Art, Space, Democracy – Curator’s Tour and Roundtable Discussion
Models for Taking Part is an exhibition currently on show at the Justina M. Barnicke Gallery on the University of Toronto campu. The exhibition assembles media works by international artists Anetta Mona Chisa & Lucia Tkácová (b. Slovakia and Romania), Bouchra Khalili (b. Morocco), Renzo Martens (b. the Netherlands), Tobias Zielony (b. Germany), and Artur Zmijewski (b. Poland). The artists critically interpret the public sphere as both an idea and ideal that intersects uneasily with factional and even personal interests. The exhibition presents models of participation in which the idealized marriage between democracy and the public sphere becomes fraught with incongruity, at times appearing unsustainable.
A tour of the exhibition will be conducted at 6:00pm on Wednesday, October 12, 2011, followed by a roundtable discussion in the Music Room located on the second floor of Hart House on campus. Participants include Juan A. Gaitán – curator of the exhibition, along with Elle Flanders, Dana Granofsky and Meghan Sutherland. The discussion continues from the exhibition’s point of departure to examine the condition of spectatorship and inquire how a position of resistance can be produced from within.
Since 2009, Juan A. Gaitán has been a curator at Witte de With, Amsterdam.

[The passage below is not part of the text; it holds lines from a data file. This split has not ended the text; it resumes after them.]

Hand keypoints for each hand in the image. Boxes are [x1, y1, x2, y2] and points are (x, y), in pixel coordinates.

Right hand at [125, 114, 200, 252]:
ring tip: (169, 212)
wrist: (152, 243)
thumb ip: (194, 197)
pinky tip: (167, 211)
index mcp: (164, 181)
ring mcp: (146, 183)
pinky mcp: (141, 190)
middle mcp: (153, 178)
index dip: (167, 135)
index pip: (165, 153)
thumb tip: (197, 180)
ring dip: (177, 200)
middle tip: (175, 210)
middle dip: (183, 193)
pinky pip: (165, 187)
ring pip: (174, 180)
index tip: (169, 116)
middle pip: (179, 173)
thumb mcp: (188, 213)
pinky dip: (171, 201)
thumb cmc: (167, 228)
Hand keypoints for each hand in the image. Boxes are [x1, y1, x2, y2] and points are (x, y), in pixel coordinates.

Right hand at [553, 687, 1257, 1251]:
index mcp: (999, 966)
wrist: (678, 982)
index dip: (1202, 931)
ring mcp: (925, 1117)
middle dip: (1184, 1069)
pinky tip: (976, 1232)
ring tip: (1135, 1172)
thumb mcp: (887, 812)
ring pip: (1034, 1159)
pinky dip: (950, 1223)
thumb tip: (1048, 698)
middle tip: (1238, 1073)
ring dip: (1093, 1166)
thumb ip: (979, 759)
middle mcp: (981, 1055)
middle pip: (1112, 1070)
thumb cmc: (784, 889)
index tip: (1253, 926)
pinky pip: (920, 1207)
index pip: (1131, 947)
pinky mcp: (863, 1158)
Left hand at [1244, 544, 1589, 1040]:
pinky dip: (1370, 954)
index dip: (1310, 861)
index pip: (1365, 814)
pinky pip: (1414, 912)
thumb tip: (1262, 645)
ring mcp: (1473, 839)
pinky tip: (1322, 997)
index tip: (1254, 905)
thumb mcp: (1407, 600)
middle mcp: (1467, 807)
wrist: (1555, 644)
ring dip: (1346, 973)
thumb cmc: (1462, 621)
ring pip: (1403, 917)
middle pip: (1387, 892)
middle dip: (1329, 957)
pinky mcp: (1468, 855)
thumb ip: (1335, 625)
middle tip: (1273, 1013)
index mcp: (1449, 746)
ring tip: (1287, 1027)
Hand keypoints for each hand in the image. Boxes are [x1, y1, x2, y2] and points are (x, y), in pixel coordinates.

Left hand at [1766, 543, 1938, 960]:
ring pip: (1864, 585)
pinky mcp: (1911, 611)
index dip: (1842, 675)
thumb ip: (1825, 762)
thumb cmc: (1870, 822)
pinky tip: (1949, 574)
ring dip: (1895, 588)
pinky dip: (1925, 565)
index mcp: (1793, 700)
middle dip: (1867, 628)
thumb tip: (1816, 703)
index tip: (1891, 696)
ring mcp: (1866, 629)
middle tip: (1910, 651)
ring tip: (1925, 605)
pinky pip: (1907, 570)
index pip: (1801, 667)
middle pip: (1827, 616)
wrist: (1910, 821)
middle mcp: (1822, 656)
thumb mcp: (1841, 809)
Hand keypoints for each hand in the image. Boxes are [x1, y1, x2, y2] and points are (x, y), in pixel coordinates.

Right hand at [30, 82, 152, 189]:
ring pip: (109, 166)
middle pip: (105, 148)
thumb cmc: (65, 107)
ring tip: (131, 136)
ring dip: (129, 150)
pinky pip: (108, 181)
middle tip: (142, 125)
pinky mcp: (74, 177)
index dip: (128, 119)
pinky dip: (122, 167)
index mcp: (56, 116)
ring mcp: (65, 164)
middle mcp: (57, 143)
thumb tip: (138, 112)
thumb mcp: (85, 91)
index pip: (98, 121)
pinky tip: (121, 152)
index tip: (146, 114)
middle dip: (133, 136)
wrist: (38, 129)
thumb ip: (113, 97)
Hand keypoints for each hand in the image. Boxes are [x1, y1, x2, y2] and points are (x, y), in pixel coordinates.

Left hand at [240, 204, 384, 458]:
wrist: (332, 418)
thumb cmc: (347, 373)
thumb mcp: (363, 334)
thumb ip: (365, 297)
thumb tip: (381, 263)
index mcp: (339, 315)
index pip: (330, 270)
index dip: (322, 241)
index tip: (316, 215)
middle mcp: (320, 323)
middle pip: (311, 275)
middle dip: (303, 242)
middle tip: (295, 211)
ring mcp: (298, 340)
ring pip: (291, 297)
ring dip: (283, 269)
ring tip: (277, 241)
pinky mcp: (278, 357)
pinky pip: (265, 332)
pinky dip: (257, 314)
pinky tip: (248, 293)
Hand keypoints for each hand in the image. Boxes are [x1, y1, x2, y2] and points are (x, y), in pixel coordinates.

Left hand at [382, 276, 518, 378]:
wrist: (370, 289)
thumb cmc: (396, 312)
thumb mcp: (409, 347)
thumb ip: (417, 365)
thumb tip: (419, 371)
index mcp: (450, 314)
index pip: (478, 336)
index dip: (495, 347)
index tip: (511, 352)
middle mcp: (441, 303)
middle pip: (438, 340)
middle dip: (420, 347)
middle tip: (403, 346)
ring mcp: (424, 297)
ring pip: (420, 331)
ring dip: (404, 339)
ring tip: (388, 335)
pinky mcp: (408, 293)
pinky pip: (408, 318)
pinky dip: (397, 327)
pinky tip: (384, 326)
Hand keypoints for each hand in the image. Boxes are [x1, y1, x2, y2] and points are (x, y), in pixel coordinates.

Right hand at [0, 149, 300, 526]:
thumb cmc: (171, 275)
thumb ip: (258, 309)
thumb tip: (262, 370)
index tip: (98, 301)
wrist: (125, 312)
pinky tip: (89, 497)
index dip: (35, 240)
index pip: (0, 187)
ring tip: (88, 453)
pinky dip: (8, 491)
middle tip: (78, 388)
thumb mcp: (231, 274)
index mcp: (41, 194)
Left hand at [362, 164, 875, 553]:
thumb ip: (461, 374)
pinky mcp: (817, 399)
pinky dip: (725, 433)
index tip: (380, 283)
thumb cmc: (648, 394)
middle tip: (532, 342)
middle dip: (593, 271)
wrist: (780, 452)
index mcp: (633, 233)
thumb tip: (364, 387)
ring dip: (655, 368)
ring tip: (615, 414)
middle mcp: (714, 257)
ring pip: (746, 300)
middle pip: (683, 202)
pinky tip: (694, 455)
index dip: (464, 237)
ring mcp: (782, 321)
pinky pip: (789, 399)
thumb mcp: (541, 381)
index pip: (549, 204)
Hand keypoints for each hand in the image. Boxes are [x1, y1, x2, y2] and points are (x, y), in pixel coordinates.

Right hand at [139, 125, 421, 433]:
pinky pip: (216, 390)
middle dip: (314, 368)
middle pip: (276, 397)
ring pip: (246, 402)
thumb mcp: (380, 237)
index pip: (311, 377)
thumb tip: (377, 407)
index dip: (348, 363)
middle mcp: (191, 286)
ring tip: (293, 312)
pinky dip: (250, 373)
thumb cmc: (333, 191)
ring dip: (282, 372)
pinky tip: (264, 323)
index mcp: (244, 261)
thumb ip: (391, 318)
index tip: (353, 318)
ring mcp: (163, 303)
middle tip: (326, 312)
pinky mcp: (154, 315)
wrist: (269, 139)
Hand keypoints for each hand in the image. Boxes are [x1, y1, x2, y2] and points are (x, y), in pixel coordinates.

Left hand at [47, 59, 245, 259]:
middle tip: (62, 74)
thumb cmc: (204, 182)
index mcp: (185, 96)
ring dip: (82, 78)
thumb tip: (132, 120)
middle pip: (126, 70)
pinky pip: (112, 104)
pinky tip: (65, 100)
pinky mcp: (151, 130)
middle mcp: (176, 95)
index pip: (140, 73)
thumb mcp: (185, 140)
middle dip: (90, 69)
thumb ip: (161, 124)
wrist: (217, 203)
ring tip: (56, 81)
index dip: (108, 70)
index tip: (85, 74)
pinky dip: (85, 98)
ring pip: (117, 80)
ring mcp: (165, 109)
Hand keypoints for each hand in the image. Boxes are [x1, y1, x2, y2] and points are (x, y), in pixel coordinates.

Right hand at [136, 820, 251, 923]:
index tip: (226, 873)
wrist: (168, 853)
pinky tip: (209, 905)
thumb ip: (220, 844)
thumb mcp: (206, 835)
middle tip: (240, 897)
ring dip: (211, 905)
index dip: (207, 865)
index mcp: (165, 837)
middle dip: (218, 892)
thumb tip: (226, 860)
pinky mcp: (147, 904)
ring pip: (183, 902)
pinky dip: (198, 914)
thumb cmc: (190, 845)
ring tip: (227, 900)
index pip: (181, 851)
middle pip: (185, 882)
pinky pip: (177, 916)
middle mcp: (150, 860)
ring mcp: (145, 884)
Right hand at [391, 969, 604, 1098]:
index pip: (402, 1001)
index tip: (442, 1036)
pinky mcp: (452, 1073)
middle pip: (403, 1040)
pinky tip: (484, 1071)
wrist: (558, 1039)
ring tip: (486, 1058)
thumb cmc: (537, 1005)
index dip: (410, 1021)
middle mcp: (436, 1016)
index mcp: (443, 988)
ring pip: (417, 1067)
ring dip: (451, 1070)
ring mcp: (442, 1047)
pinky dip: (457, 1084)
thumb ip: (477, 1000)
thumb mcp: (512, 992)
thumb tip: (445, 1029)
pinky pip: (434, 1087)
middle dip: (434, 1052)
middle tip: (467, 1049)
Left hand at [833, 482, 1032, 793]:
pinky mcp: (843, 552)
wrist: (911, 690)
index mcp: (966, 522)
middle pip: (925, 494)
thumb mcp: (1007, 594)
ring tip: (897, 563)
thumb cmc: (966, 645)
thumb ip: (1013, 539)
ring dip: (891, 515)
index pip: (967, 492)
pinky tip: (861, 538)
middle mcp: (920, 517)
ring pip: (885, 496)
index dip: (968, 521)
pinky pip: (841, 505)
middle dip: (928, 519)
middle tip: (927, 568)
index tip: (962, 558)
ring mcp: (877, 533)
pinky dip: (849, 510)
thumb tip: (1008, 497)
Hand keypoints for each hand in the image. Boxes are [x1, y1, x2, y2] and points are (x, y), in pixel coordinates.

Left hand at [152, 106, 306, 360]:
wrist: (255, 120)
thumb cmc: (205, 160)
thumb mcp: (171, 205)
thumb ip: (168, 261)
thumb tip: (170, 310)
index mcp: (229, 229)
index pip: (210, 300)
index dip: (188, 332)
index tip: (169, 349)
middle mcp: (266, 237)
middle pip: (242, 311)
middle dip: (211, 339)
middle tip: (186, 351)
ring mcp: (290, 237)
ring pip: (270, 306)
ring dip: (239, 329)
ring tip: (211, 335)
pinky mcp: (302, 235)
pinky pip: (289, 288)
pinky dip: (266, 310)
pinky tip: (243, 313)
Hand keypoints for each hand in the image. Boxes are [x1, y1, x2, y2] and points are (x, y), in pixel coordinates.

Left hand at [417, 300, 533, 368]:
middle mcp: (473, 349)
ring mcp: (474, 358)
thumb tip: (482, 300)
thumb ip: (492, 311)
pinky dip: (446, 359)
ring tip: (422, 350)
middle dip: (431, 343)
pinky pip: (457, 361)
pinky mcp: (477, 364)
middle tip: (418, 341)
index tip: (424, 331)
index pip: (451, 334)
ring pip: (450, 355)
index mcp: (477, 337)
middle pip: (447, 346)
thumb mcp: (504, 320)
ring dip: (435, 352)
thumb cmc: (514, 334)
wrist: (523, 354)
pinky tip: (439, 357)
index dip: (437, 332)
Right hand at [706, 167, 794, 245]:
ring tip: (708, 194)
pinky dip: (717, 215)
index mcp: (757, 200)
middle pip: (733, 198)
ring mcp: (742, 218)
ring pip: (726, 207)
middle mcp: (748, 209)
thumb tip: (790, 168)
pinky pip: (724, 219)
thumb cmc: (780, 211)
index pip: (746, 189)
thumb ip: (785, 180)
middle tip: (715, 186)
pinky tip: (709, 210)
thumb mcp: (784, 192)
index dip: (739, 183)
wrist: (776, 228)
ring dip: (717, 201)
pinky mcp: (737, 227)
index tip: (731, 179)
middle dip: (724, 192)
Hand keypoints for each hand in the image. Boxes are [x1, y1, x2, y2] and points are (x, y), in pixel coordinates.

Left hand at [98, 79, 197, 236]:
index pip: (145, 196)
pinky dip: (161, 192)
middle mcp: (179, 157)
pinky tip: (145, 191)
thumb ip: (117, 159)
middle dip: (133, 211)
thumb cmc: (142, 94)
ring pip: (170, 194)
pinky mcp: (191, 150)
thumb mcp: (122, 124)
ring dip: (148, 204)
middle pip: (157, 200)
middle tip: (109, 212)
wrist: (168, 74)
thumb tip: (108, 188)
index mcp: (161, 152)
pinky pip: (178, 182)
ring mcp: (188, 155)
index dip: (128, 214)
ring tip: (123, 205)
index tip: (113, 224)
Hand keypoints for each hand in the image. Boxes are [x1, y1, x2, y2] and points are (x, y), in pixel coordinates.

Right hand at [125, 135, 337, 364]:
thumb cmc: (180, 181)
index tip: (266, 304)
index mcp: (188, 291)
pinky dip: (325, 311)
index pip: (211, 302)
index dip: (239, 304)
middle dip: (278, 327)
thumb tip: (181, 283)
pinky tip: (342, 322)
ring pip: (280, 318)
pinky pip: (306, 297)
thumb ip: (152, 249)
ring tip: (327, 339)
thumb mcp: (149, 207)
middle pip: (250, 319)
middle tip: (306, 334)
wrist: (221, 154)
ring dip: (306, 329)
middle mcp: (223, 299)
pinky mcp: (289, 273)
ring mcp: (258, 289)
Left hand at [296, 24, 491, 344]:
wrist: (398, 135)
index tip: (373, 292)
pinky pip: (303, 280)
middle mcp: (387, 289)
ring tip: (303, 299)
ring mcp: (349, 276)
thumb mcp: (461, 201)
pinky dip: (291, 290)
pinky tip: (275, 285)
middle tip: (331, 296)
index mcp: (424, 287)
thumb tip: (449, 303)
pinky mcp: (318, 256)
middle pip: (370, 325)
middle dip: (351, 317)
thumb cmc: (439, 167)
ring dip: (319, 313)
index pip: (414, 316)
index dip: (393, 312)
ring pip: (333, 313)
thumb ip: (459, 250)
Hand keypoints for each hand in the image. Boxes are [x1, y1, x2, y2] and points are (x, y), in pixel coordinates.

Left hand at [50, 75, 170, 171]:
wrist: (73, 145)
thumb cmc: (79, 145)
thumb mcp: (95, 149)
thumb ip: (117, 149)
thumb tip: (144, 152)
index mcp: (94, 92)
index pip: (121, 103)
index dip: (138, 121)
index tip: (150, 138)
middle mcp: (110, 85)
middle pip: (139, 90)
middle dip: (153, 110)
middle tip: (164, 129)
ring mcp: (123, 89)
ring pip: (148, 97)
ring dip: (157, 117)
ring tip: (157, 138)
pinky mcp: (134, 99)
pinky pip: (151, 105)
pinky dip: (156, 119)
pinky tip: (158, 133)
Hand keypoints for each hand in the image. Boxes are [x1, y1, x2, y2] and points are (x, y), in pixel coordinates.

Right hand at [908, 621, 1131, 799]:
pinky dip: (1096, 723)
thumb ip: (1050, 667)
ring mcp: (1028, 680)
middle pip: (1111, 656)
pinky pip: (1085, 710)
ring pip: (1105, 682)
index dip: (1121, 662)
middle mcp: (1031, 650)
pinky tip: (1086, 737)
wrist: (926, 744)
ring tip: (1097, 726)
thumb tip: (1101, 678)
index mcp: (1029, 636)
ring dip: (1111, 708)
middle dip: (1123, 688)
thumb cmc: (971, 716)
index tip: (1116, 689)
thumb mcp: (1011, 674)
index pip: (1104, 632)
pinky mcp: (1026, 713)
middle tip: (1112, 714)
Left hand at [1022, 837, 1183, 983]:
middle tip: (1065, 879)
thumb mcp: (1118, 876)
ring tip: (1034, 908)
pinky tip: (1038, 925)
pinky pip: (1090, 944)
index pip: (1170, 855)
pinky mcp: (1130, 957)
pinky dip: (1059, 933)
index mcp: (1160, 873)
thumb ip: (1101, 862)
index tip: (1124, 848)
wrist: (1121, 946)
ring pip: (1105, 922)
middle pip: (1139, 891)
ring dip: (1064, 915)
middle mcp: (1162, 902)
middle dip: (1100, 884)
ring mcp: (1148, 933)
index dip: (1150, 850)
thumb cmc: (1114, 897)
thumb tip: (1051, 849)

He trained as an art historian and aesthetic theorist at the University of British Columbia in Vancouver.
Elle Flanders is a filmmaker and artist based in Toronto. She was raised in Montreal and Jerusalem and holds both an MA in Critical Theory and an MFA from Rutgers University. Her most recent work includes: Road Movie, an in-progress 12-screen installation on the Apartheid roads in Palestine. Flanders is a PhD candidate at York University where she also teaches.
Dana Granofsky is CSO of MASS LBP, an advisory firm that works with governments and corporations to deepen and improve their efforts to engage and consult with citizens. She is the co-founder of St Henri Community Language Exchange, and the founder of the telecommunications company Univocal Communications Inc. Granofsky holds degrees in history and political science from Concordia University, and a Masters degree in political science from the University of British Columbia, where she wrote on the potential of deliberative democracy to resolve conflicts in multicultural societies. Meghan Sutherland is Associate Professor of Cinema Studies and Visual Culture in the Department of Visual Studies. She also holds a graduate appointment at the Cinema Studies Institute at the St. George campus of U of T.
Models for Taking Part runs until December 11, 2011. Admission to the gallery and to the tour and roundtable discussion is free.